Nigel Farage’s Reform UK party is launching a drive to raise funds from wealthy offshore donors in low-tax jurisdictions including Monaco, the United Arab Emirates and Switzerland, taking advantage of Britain’s lax funding rules to bolster its coffers.
The rightwing populist party is looking to raise money from British expatriates who can donate in their own name as well as rich foreigners with UK businesses, which can be used to funnel donations, Reform’s treasurer Nick Candy said.
Candy, a property developer, told the Financial Times the effort would also encompass places such as the Isle of Man, Guernsey and Jersey. “We’ll do events in restaurants, people’s private homes and on yachts,” he said.
He added that Reform had “no issue raising money from any people who want to help”.
“You have to be on the UK electoral register or the overseas electoral register or have a UK trading company,” Candy said. “There are plenty of people in Monaco, Switzerland, the Isle of Man, Guernsey, who can meet both of those criteria to donate.”
The fundraising drive comes as Farage, best known for his success as a Brexit campaigner, is trying to convert Reform into an electoral force capable of seriously contesting the next general election, which is expected in 2029.
Reform’s first test will come next week as it hopes to make major gains at the May 1 local and mayoral elections across England, as well as at the Runcorn parliamentary seat by-election.
Candy said he had personally led fundraising for the Runcorn by-election with £200,000 of his own money.
But since winning five seats in parliament last July, Farage’s party has yet to disclose big ticket donations even as it has tied with the governing Labour party in polling and moved ahead of the Conservatives, Britain’s traditional party of the right.
Reform raised £280,000 in the final quarter of 2024, the most recent period for which figures are available, compared with the Tories, who raised £2mn, and Labour, who secured £1mn.
Candy, who became treasurer in December, said that in the first quarter of this year the party had secured millions of pounds “and we’ve only just got going”.

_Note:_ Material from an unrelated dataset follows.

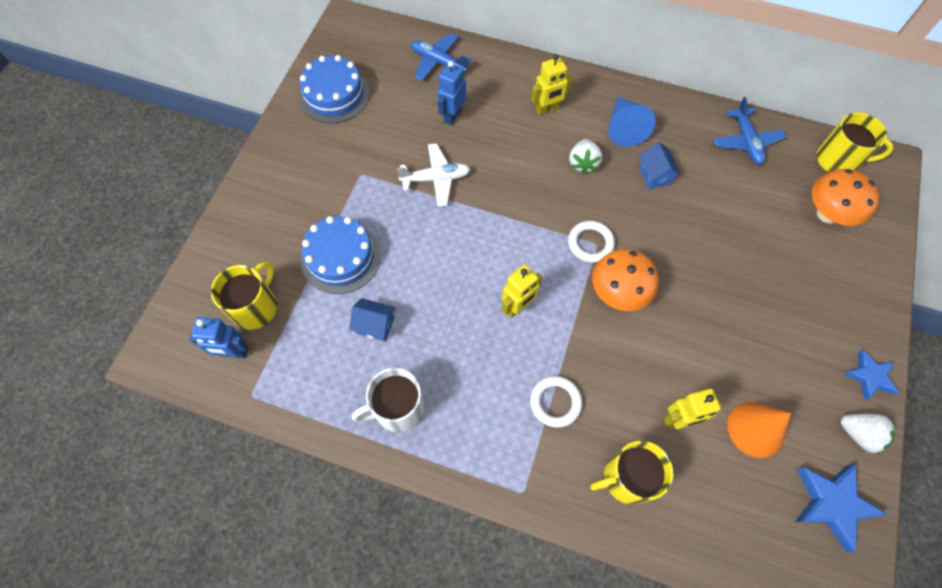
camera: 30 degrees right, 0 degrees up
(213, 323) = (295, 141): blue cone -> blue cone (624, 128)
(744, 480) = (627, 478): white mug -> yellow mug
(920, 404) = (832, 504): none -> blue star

“The biggest Tory donors are talking to us and they are ready to make the switch to Reform but that switch will be easier to make once they see the results on May 1,” Candy said, though he declined to name names.
Candy said he expected about 20 individuals would give £1mn each to Reform before the next general election.
The Reform treasurer said he travelled to the UAE “every other week” on business, and last week received a £100,000 donation from an expat there who has a UK-based finance business.
He added that he had a meeting with an energy sector executive last week who subsequently donated £100,000 and indicated he would give up to £1mn to the party.
Reform was targeting donors in the oil and gas sector who were “very disillusioned”, Candy said, because of the high level of taxation the UK currently applies to the industry’s profits. Reform has criticised the UK’s net zero target, which Farage has said recently will be the “next Brexit”.
The offshore funding drive sparked criticism from the Tories, who are struggling to fend off Farage and Reform after losing power last year in their worst election defeat ever.
“Farage pulls pints in Runcorn for the cameras but he’d rather be raising toasts in Monaco,” said one Tory figure. “It’s all flat caps in Merseyside and flat whites in Monte Carlo. Reform wants the common man’s vote but it’s the offshore account that gets the follow up call.”
Candy said that over the past few years Britain has “had the biggest brain drain ever” because of wealthy residents leaving to the sorts of jurisdictions Reform is targeting in its fundraising drive.
He cited an FT interview with Egyptian billionaire Nassef Sawiris who blamed “years of incompetence” by the Tories for tax changes that have led him to leave the UK for Italy and Abu Dhabi.
The Conservatives said in government that they would abolish the UK’s favourable non-dom tax regime, a policy Labour subsequently implemented.
“Non-doms don’t want to leave, they just have better options nowadays,” Candy said, adding that “when they leave they don’t come back”. Candy said he was tax resident in the UK.

Earlier this year Reform was courting a donation from Elon Musk, the Tesla boss and adviser to US President Donald Trump.
The unsuccessful discussions with Musk, who has since soured on Farage, drew attention to the fact that the UK electoral system allows foreign persons to donate to British parties as long as the money is given by a UK registered company.
There are no limits on the amount of money that can be given this way, or by British nationals in their own name. However there are strict spending rules during the campaigning period in the run-up to elections.
Prime Minister Sir Keir Starmer’s adviser on ethical standards has called on the government to limit donations from companies to profits they had made in the UK in the last two years.
UK nationals living overseas for more than 15 years were previously not allowed to donate or vote but the Tories removed the ban in 2022 ahead of the 2024 general election.